The Philippine Tobacco Institute (PTI) has proposed a pause in excise tax hikes on tobacco, arguing it would deter consumers from buying smuggled cigarettes and stabilize prices for legitimate products. PTI President Jericho B. Nograles highlighted this during a Senate hearing on the illicit tobacco trade, suggesting that a moratorium could also bolster enforcement efforts against smuggling.
Currently, excise taxes in the Philippines are set at P60 per pack of cigarettes, with vape products taxed at P54.60 (US$0.93) per milliliter for salt nicotine and P63 per 10 milliliters for classic nicotine. Despite collecting P130.91 (US$ 2.24bn) billion in tobacco excise taxes in the first 11 months of 2024, the Bureau of Internal Revenue remains short of its P185.34 billion target for the year.

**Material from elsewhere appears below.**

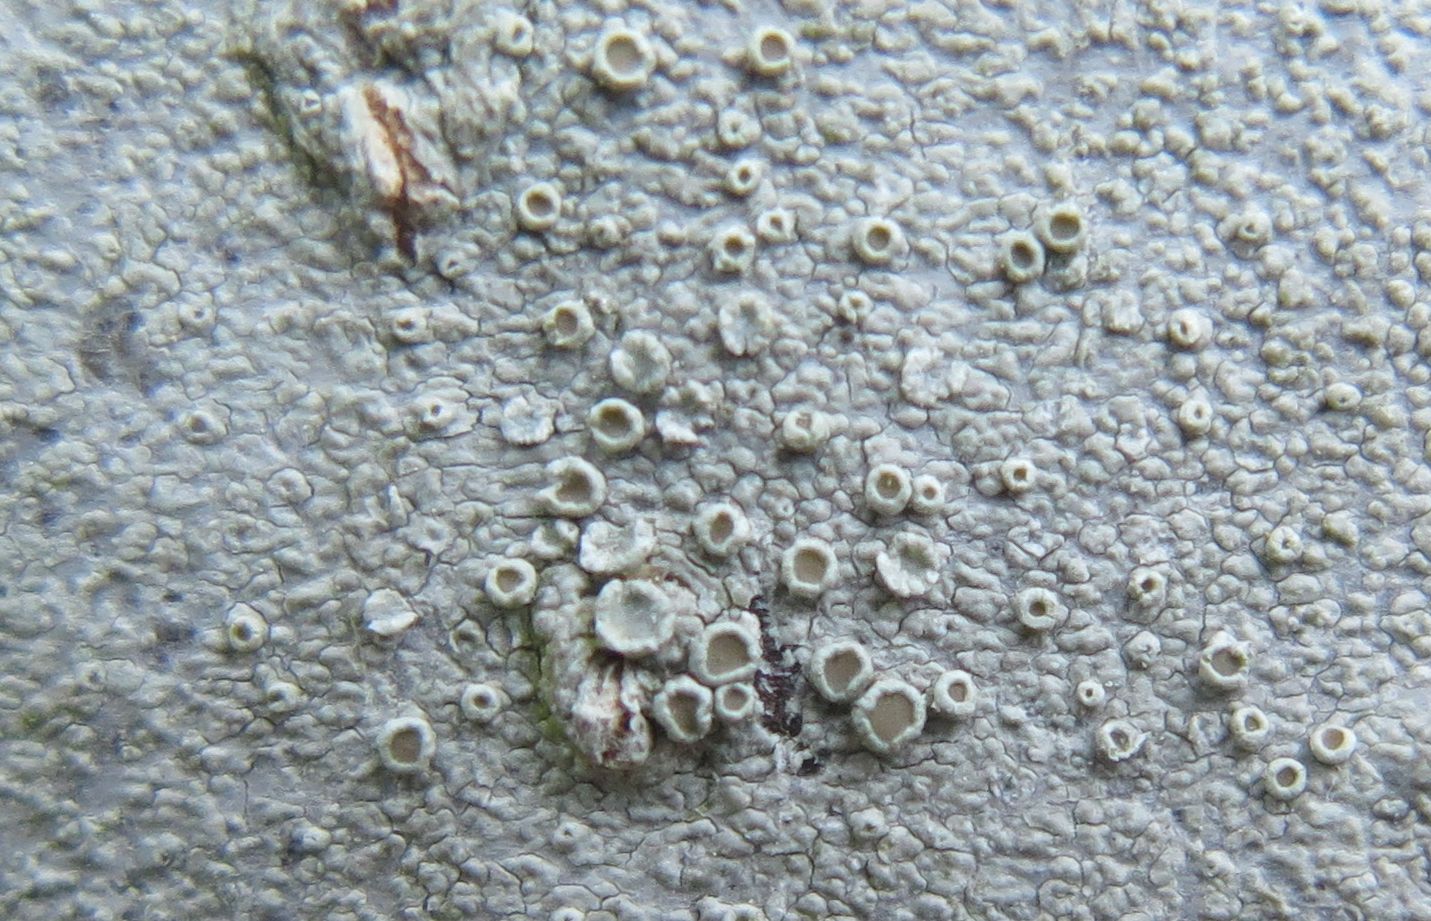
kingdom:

Nograles pointed to Singapore’s tax moratorium as a successful precedent and urged the government to simplify the tax system by standardizing rates for all vapor products. He also called for aggressive action from the Department of Justice against smugglers and illicit traders.
Additionally, Republic Act No. 12022, signed into law by President Ferdinand R. Marcos, Jr., classifies agricultural smuggling, hoarding, and profiteering as acts of economic sabotage. Violators face severe penalties, including life imprisonment and fines up to five times the value of smuggled goods.
Nograles emphasized that the illicit tobacco trade undermines legitimate industry players and creates inequities in the market.